Bids sought on work related to Tuttle Avenue Legacy Trail overpass

County staff issues advertisement on March 13

This graphic shows the proposed site of the Tuttle Avenue overpass. Image courtesy Sarasota County

On March 13, the Sarasota County Procurement staff issued a Request for Professional Services for “the planning, designing, permitting and construction bid support” for the Legacy Trail pedestrian overpass of Tuttle Avenue, The Sarasota News Leader has learned.

The bids are scheduled to be opened at 2:30 p.m. on April 20, the related Procurement webpage says.

This is the third Legacy Trail pedestrian overpass for which the county recently has sought such assistance, as The Sarasota News Leader has reported. In December 2025, staff began advertising for bids for the same type of services for the overpasses of Beneva Road and Bahia Vista Street in Sarasota.

Last year, the Florida Department of Transportation completed Legacy Trail overpasses of Bee Ridge and Clark roads.

In late January 2024, as the News Leader also has reported, the Sarasota County Commission voted unanimously to approve the design of the Tuttle Avenue overpass and a county Capital Improvement Project budget amendment for the funding at a total of $1,232,188.

A county memo included in the agenda packet for that meeting noted that $990,000 of the above amount would come in the form of a grant from the U.S. Department of Housing and Urban Development (HUD).
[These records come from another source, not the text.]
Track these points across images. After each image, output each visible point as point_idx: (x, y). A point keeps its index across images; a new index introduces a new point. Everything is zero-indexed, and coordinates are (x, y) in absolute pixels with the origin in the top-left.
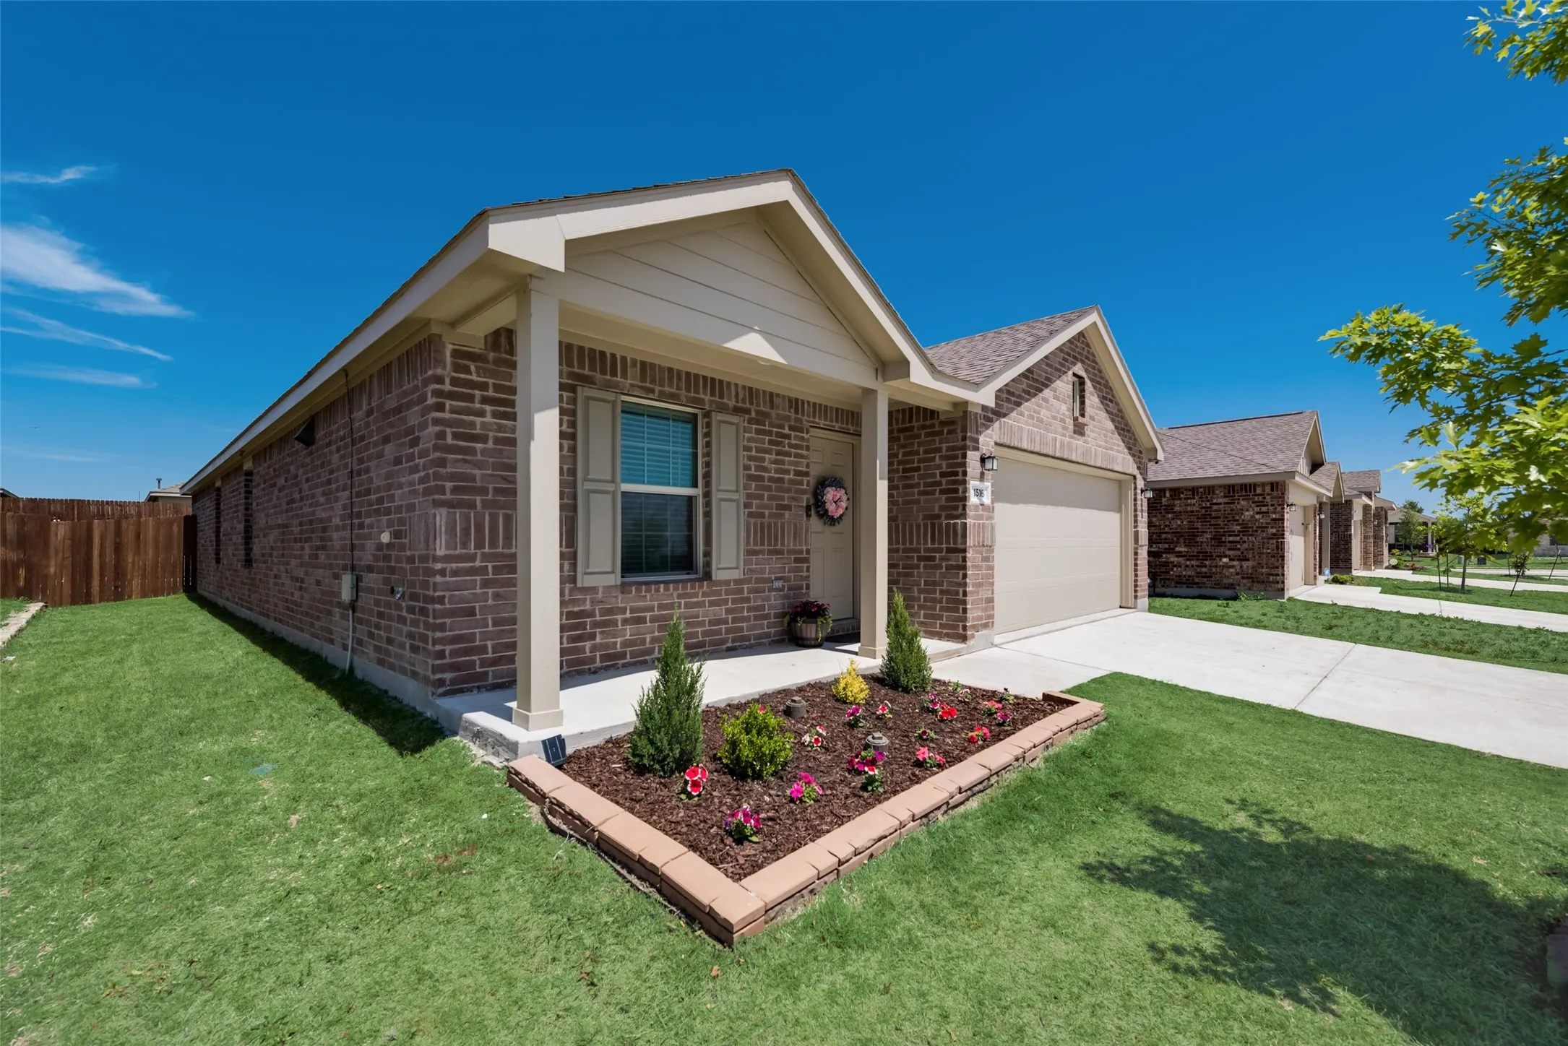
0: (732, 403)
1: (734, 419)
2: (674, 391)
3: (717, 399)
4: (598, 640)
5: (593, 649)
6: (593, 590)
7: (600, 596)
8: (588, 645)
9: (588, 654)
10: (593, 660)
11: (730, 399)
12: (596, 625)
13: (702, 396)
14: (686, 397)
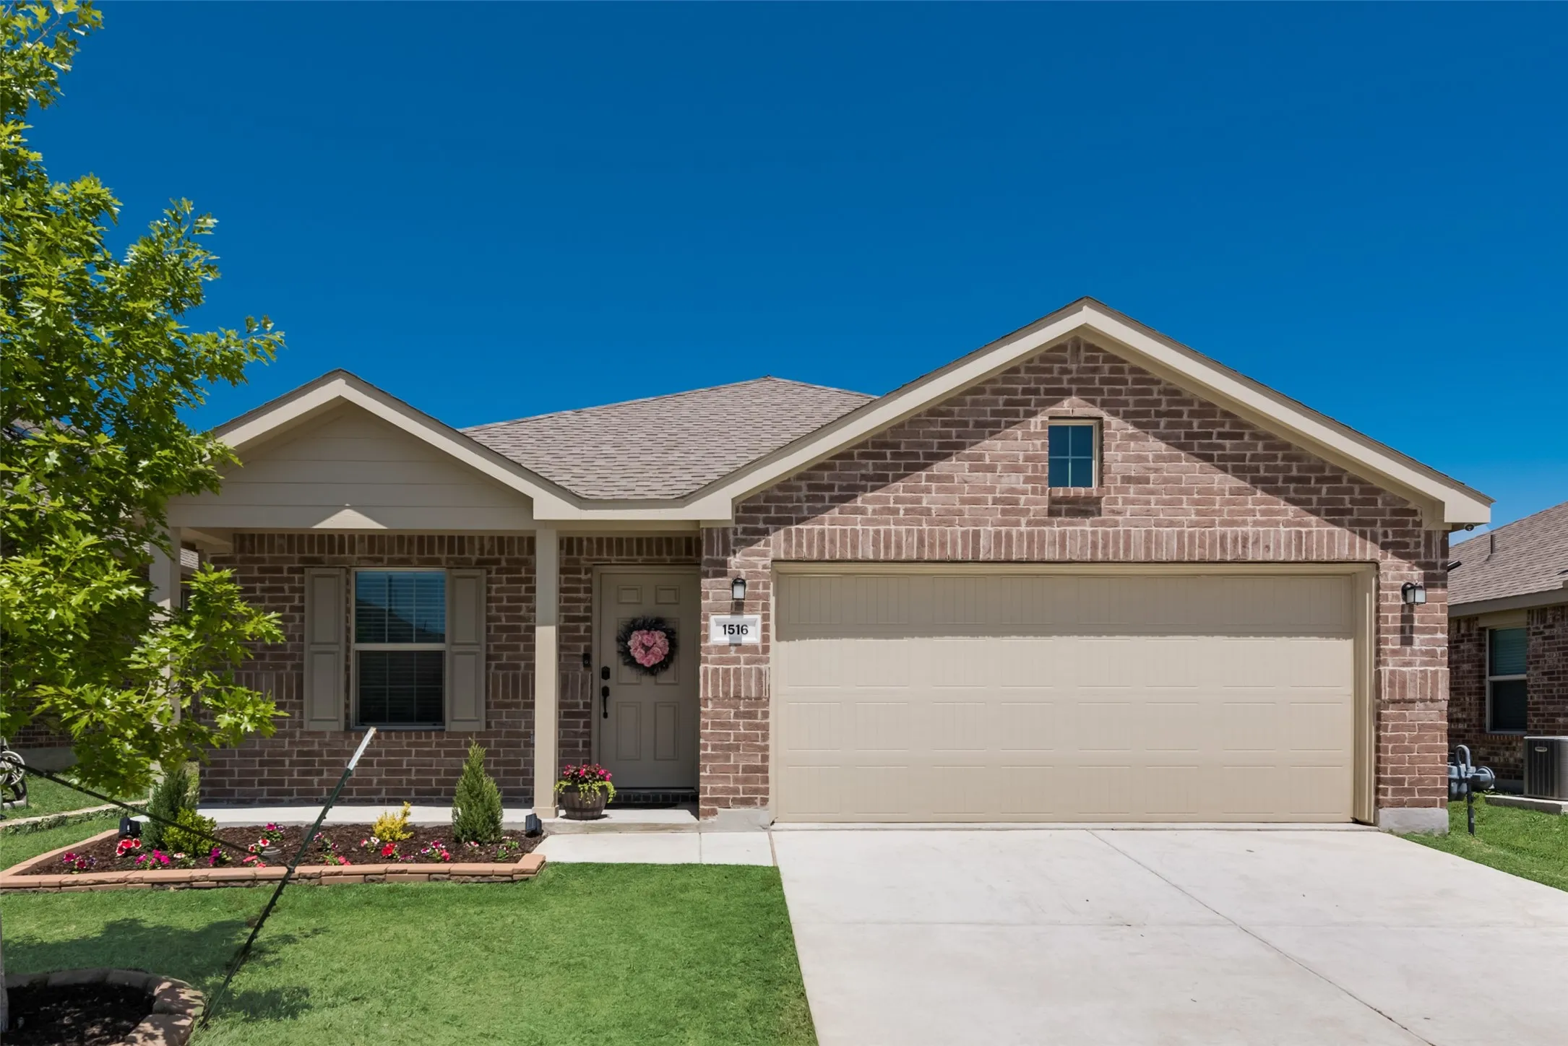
0: (476, 556)
1: (477, 572)
2: (405, 556)
3: (456, 555)
4: (325, 776)
5: (321, 783)
6: (321, 734)
7: (327, 739)
8: (316, 779)
9: (316, 787)
10: (321, 792)
11: (472, 552)
12: (323, 763)
13: (437, 555)
14: (418, 559)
North County Park Impact Fees would cover the remainder of the design expense, the memo added.

The staff memo also said, “[T]his [Tuttle Avenue overpass] project will continue to enhance the safety of a highly used multi-use trail by separating bicyclists and pedestrians from vehicles crossing this intersection.”

Further, the memo noted, county staff would work on the necessary documents needed to solicit bids for the design process.

In the interim, county staff dealt with the effects of three major storms in 2024 — Tropical Storm Debby in early August, Hurricane Helene in late September and Hurricane Milton in October 2024.

During the County Commission’s July 1, 2025 workshop on the 2026 fiscal year budget — which went into effect on Oct. 1, 2025 — Nicole Rissler, then director of the Parks, Recreation and Natural Resources Department — reported that the Legacy Trail overpasses for Bahia Vista Street, Beneva Road and Tuttle Avenue were all in the design phase.

The Scope of Services section of the Tuttle Avenue project bid package explains that the firm selected to undertake the work “shall provide engineering design services for a pedestrian overpass at the intersection of the Legacy Trail Extension (LTE) and Tuttle Avenue. The bridge width and approaches shall be designed to connect with the existing LTE and be consistent with the typical sections at that location. The bridge is to be located within the existing boundaries of County-owned land.”

The document adds, “The design services include, but are not limited to, utility improvements and utility adjustments, drainage improvements, structural walls, safety design, resurfacing, lighting, landscape and hardscape design, signs and signals, temporary traffic control, permitting services and any other necessary improvements.”

In a county staff response to a question from one interested company, the News Leader found the following answer about the cost of construction: “That will be determined during the design of the project.”

The overpasses have been characterized as a major safety feature of The Legacy Trail, especially in regard to heavily traveled roads.

The Florida Department of Transportation reports that, in 2024, the average daily traffic count for South Tuttle Avenue — which The Legacy Trail crosses — was 24,500.

The nonprofit Friends of the Legacy Trail records the monthly and annual usage of the biking/pedestrian pathway, which runs from North Port to downtown Sarasota’s Payne Park.

Image from the website of the Friends of the Legacy Trail.

In 2025, a Friends of the Legacy Trail chart shows, a total of 608,492 people spent time on the Trail. However, that figure was down from the 2024 count of 644,408.

For January and February combined this year, the number of users was 144,905.